Religion Should Bring Joy—or not Exist
When Abdu’l-Baha spoke in Paris in 1913, many of the world’s religions were at odds with each other. The Ottoman Empire had just fallen five years before; some Protestant-leagued forces in Europe had begun to embrace fascism and oppose Jewish and Romany populations; several of the religious leaders of various sects and denominations were openly advocating for war, which would break out in the following year and plunge the world into its worst conflagration in history.
This ugly corruption of religion’s original message of love and harmony prompted Abdu’l-Baha, one of the world’s leading religious figures of the time, to call for the banishment of such hate-filled and warlike religion:
Religion must be the cause of affection. It must be a joy-bringer. If it become the cause of difference, it were better to banish it. Should it become the source of hatred, or warfare, it were better that it should not exist. If a remedy produce added illness, it were far better to discard the remedy. A religion which does not conform with the postulates of science is merely superstition. In which sacred book do you find this thought? Tell me! – Abdu’l-Baha, Divine Philosophy, p. 82.
This call, radical for its time and still radical today, resounds throughout the entire body of the Baha’i teachings:
Religion should unite all hearts and cause wars and disputes to vanish from the face of the earth, give birth to spirituality, and bring life and light to each heart. If religion becomes a cause of dislike, hatred and division, it were better to be without it, and to withdraw from such a religion would be a truly religious act. For it is clear that the purpose of a remedy is to cure; but if the remedy should only aggravate the complaint it had better be left alone. Any religion which is not a cause of love and unity is no religion. All the holy prophets were as doctors to the soul; they gave prescriptions for the healing of mankind; thus any remedy that causes disease does not come from the great and supreme Physician. – Abdu’l-Baha, Paris Talks, p. 130.
In the short passage from his speech in Paris, however, Abdu’l-Baha goes beyond his theme of religion as joy-bringer and unifier. He also devotes a sentence to another one of the major principles of the Baha’i Faith: the essential agreement of science and religion. “A religion which does not conform with the postulates of science,” he says, “is merely superstition.” That remarkable concept, never before expressed by any Faith, placed the Baha’i teachings squarely in the forefront of the rational and scientific movement of the time:
Religion must agree with science, so that science shall sustain religion and religion explain science. The two must be brought together, indissolubly, in reality. Down to the present day it has been customary for man to accept blindly what was called religion, even though it were not in accord with human reason. –Abdu’l-Baha, Divine Philosophy, p. 25.
This unusual, unique and unprecedented stand marked a dramatic departure from past religions and traditions. It challenged the dogma of the time, exalted the human intellectual faculty, and for the first time in all of religious history, put religion and science on an equal footing.

● Information
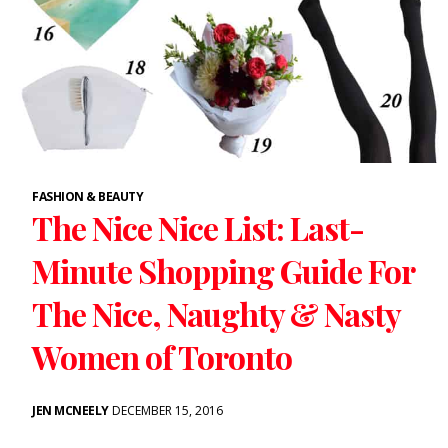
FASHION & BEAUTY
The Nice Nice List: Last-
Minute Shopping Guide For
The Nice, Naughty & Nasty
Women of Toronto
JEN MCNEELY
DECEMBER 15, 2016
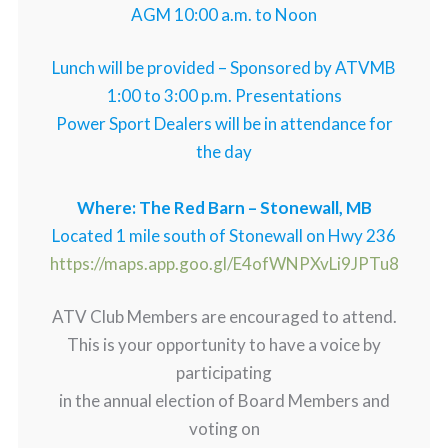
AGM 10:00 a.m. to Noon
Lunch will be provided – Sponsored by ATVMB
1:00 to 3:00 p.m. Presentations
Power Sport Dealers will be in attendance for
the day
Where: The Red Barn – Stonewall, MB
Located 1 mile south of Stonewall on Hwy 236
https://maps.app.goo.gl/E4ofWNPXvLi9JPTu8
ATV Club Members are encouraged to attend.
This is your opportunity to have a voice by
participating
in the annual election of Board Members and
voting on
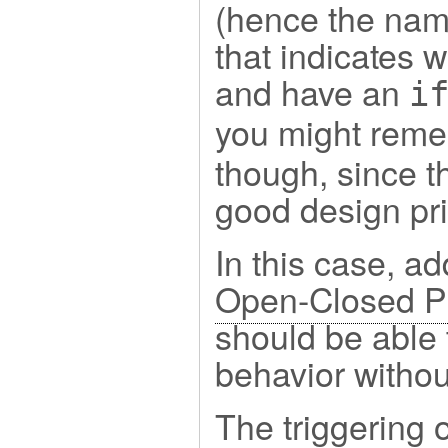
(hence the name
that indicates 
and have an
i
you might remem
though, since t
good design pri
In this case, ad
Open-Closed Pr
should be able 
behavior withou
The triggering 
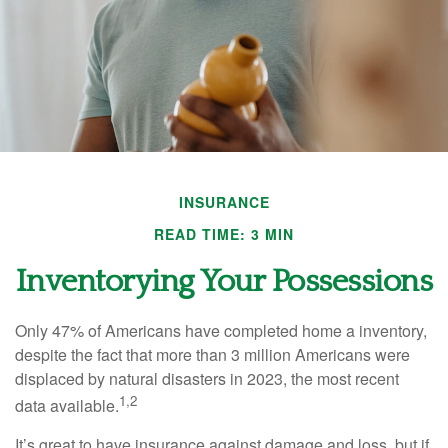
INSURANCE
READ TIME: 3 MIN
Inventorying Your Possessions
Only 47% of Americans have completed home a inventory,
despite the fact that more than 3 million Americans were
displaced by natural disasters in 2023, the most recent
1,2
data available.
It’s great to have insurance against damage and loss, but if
--
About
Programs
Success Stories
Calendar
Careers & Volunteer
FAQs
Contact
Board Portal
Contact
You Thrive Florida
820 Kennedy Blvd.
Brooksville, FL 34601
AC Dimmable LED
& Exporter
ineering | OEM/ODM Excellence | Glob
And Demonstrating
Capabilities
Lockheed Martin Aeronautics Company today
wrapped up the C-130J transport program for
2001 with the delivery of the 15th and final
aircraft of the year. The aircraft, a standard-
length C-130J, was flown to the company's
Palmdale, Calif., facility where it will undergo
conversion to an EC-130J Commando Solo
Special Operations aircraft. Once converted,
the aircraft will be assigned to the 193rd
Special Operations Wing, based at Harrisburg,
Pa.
--
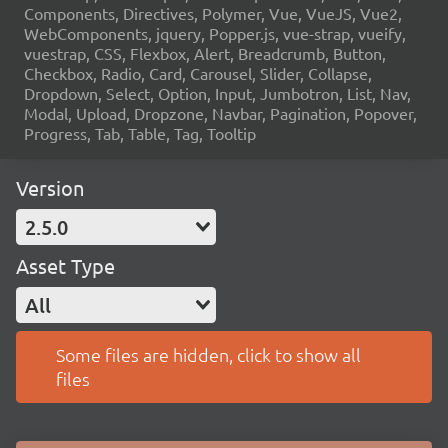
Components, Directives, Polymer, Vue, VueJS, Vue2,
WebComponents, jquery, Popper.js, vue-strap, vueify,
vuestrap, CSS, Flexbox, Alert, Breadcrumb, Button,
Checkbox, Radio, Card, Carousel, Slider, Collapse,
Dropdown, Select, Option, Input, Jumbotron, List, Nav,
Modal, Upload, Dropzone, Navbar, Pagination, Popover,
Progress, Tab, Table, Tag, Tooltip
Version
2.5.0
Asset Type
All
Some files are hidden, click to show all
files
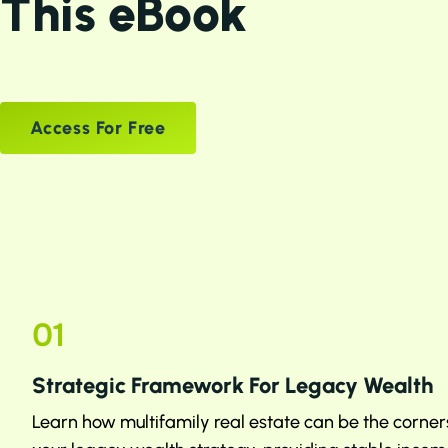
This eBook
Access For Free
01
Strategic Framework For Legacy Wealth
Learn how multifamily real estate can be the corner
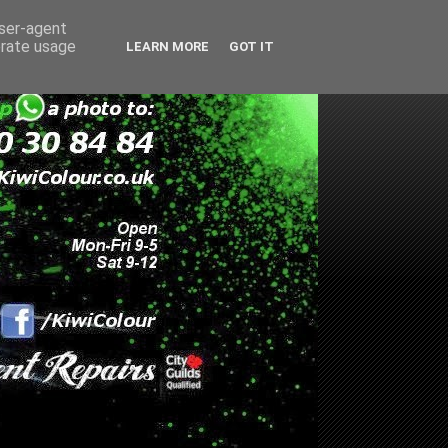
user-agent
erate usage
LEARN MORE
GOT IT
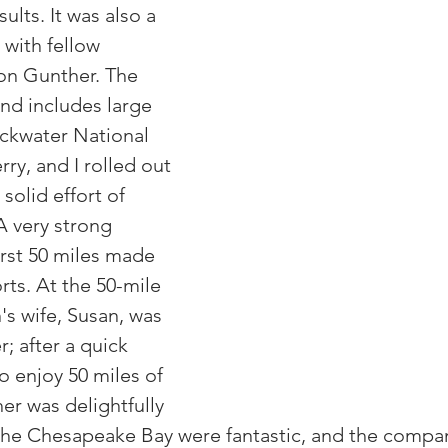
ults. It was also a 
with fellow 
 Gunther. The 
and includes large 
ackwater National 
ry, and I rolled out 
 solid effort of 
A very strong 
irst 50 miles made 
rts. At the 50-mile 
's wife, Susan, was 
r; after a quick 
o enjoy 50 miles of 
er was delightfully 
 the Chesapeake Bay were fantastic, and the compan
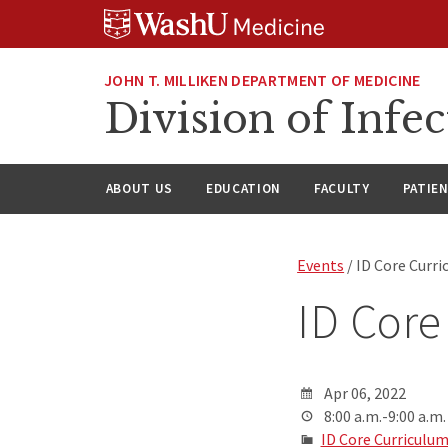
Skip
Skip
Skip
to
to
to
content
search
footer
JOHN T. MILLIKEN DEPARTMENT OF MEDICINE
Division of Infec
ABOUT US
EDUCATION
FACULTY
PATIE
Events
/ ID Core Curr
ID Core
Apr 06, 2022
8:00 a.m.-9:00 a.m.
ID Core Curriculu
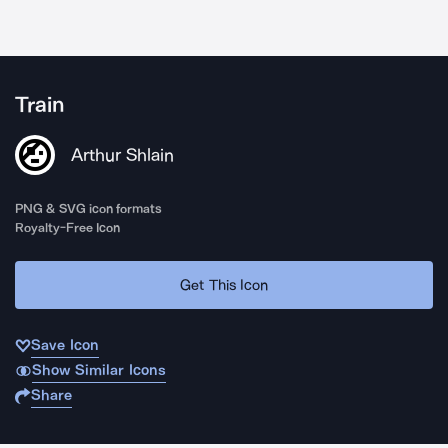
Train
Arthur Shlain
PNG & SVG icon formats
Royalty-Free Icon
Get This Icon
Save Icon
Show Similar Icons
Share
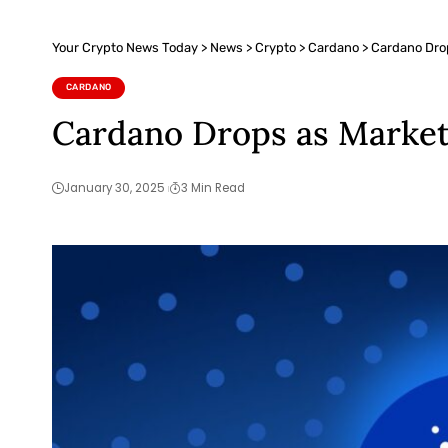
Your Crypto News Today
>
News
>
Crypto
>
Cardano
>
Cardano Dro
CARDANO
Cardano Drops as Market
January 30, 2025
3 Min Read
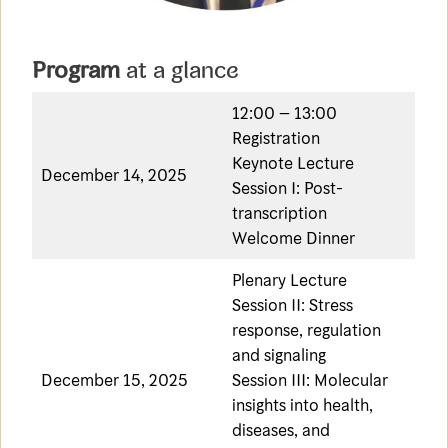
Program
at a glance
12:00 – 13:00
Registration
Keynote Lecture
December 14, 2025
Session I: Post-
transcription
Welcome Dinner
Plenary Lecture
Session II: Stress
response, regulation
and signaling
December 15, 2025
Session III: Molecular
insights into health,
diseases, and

● Activity A
Decide whether each statement below agrees with the article on religion as a joy-bringer above. Answer yes or no for each, and quote the exact words from the article that decide it.
(i) Abdu’l-Baha spoke in Paris in 1913.
(ii) The war broke out in the same year as the Paris talk.
(iii) The passage from Paris Talks calls withdrawing from a religion that causes hatred an irreligious act.
● Activity B
Transcribe the article on religion as a joy-bringer word for word, starting at "This call, radical" and ending at "Talks, p. 130.".

● Expected answer A
(i) Yes: "When Abdu’l-Baha spoke in Paris in 1913"
(ii) No: "which would break out in the following year"
(iii) No: "to withdraw from such a religion would be a truly religious act"

● Expected answer B
This call, radical for its time and still radical today, resounds throughout the entire body of the Baha’i teachings:
Religion should unite all hearts and cause wars and disputes to vanish from the face of the earth, give birth to spirituality, and bring life and light to each heart. If religion becomes a cause of dislike, hatred and division, it were better to be without it, and to withdraw from such a religion would be a truly religious act. For it is clear that the purpose of a remedy is to cure; but if the remedy should only aggravate the complaint it had better be left alone. Any religion which is not a cause of love and unity is no religion. All the holy prophets were as doctors to the soul; they gave prescriptions for the healing of mankind; thus any remedy that causes disease does not come from the great and supreme Physician. – Abdu’l-Baha, Paris Talks, p. 130.